In May 2003 I attended a closed international conference. The topic was Middle East security after the fall of Saddam Hussein. To the participants’ surprise a special guest joined the meeting and gave a speech: Muhssein Rizai, the former commander of the Iranian Revolutionary Guards Corps, and an influential insider of the regime in Tehran.
Mr. Rizai sent a clear message to the US administration: If you, the Americans, want to stabilize the Middle East, talk to the hegemonic power – us, the Iranians. What he effectively offered to the United States in that speech was a partition of the Middle East into two zones of influence – an Iranian one and an American.
He later met secretly with some US officials in their suite, but the US administration rejected his offer. Until now.
With the deal between the P5+1 world powers (the five permanent members of the UN Security Council – the United States, Russia, China, Britain, and France – plus Germany) and Iran that was signed in Geneva last month, the Iranian regime stands on the verge of getting exactly what it wants, thanks to nuclear blackmail.
Though this agreement achieves a partial, temporary delay of the Iranian nuclear project, it is very important to understand what it does not include on Iran’s part:
- Stopping development and production of long-range ballistic missiles
- Ending the subversion of Sunni regimes in the region, such as Bahrain and Saudi Arabia
- Ceasing support and financing of terror organizations such as Hezbollah
- Halting the export of the Islamist revolution to other Muslim countries, such as Lebanon, Iraq, and west Afghanistan
- Stopping the brutal repression of the Iranian people and of its minority nationalities (Azeris, Kurds, Baluchis, Arabs, and others).
Accordingly, the P5+1 seems ready to give to the ayatollah's regime not only a comprehensive insurance policy for its survival, but also a license for its imperial ambitions and a permit to use the blackmail leverages of missiles and terror to undermine governments in the Persian Gulf and Lebanon, Jordan, Egypt and the Palestinian territories.
Moreover, as a consequence of the agreement, the domestic Iranian opposition could be stifled and tortured with the silent acquiescence of the Western democracies.
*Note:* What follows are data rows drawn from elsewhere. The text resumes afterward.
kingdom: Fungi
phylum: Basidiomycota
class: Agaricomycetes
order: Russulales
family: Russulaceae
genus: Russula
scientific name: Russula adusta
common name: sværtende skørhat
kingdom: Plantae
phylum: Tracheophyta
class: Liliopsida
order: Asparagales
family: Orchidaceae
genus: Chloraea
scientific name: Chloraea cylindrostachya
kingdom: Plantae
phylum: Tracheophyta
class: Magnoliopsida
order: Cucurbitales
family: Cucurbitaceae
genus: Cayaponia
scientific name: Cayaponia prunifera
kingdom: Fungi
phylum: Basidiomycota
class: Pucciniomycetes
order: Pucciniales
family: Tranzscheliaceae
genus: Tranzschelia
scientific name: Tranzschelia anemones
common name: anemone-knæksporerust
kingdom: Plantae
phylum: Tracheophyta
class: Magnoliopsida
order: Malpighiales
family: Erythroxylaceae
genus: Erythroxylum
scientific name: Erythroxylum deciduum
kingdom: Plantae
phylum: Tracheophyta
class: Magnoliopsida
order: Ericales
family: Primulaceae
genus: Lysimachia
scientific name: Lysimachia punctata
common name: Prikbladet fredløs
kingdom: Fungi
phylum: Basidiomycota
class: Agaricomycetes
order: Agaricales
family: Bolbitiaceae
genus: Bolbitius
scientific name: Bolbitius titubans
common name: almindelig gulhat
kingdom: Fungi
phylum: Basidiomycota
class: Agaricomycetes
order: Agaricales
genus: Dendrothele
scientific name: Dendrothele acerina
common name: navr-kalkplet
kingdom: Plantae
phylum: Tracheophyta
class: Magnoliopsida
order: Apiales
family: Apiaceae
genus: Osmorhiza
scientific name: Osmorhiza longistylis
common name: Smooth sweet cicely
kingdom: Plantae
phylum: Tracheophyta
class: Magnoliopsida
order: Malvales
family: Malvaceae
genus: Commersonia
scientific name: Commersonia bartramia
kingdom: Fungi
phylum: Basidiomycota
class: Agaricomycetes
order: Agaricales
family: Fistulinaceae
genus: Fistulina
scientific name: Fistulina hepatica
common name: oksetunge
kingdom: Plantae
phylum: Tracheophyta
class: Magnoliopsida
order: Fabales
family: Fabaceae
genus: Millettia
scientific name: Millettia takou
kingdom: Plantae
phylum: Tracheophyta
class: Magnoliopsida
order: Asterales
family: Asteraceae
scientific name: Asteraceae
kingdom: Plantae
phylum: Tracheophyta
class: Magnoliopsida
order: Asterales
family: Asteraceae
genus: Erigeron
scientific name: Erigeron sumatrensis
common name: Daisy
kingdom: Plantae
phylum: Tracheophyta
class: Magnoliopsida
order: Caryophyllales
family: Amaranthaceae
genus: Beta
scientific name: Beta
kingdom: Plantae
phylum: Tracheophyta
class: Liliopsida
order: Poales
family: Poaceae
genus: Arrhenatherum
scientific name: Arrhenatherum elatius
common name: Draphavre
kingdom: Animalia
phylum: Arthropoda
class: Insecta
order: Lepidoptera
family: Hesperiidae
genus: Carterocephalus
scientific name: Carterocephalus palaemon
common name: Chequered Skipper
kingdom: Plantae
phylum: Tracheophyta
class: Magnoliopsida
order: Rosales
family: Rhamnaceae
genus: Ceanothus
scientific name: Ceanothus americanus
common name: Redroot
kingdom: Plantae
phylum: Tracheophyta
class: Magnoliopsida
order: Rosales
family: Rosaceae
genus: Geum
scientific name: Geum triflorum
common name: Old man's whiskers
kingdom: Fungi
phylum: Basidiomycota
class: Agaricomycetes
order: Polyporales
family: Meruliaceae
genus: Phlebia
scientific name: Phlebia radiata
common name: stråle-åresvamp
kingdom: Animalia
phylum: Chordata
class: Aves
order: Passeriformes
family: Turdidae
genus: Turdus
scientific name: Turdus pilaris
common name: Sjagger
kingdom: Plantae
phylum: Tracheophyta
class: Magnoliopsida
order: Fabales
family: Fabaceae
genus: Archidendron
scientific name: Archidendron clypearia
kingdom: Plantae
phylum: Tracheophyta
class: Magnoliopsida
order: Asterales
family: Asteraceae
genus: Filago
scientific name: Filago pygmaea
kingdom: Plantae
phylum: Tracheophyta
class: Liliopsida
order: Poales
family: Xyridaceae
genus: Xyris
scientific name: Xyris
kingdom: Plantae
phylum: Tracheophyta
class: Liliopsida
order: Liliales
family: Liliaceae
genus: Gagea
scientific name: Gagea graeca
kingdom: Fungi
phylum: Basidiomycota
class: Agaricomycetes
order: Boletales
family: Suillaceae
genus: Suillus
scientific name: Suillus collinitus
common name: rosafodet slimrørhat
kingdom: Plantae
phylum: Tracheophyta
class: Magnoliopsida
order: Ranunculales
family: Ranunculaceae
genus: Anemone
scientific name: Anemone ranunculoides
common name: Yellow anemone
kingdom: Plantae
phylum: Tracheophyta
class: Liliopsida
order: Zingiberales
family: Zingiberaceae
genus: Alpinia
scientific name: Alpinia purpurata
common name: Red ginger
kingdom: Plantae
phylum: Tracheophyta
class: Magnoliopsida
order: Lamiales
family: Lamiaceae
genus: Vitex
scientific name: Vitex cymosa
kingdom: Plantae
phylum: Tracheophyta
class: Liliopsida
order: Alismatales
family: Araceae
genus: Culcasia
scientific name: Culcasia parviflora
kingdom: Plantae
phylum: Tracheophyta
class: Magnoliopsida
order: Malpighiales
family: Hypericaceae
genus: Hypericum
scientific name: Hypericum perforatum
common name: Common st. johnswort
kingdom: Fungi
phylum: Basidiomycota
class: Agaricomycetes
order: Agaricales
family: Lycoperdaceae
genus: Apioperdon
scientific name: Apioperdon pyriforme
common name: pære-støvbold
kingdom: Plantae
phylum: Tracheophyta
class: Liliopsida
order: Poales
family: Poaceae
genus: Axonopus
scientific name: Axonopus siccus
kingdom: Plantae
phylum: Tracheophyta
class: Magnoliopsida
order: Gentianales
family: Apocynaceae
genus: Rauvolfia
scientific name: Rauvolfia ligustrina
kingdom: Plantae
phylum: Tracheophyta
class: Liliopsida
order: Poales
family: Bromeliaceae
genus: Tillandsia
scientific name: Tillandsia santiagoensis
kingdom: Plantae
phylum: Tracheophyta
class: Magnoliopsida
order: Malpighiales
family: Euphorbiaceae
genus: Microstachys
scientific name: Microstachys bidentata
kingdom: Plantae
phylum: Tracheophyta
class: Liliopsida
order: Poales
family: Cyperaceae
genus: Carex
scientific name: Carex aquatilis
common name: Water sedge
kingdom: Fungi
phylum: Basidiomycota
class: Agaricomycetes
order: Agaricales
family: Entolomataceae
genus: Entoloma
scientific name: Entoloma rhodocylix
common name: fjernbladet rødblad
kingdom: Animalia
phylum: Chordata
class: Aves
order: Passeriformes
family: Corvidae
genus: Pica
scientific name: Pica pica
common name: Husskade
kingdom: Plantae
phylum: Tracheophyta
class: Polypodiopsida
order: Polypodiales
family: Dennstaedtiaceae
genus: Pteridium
Thus Israel, which continues to face an estimated 70,000 rockets and missiles from Hezbollah and Hamas targeting its cities, will not be the only victim of the deal.
Israel and other American allies concerned about the threat of Iranian aggression in the region might be able to come together and create a new regional alliance to confront these dangers. But that is not feasible as long as there is no real progress in the Israeli-Palestinian negotiations; Arab countries will not join Israel in such an alliance while the West Bank is occupied and Israeli settlements there are expanded.
Israeli Prime Minister Benjamin Netanyahu's harsh criticism of the Geneva deal is correct. The eagerness on the part of the P5+1 to strike a deal with the ayatollah's regime seems to stem not only from an aversion to standing up against evil, but also from a lack of understanding of the Islamist challenge and from a blurred distinction between allies and foes in the region.
The problem, however, is that Mr. Netanyahu's keenness to appease the hard-liners and “settlers” in his country renders progress in the Israeli-Palestinian negotiations impossible, thereby thwarting any attempt to build a regional alliance with Arab countries against the Iranian threat.
Without the Geneva deal in place, the US administration might have been able to give the Israelis and Palestinians a bridging offer in early 2014. But now that this deal is signed, the US may not have the moral authority to exert pressure on any Israeli government regarding an agreement with Palestinians. Thus for all its failures against the Iranian threat, this deal also increases the chances that Secretary of State John Kerry's sincere, tireless efforts to bring about a resolution of the Israeli-Palestinian conflict will fail.
Dr. Ephraim Sneh twice served as Israel’s deputy minister of defense, was a member of several Israeli cabinets, and is chair of the S. Daniel Abraham Center for Strategic Dialogue at Netanya Academic College in Netanya, Israel.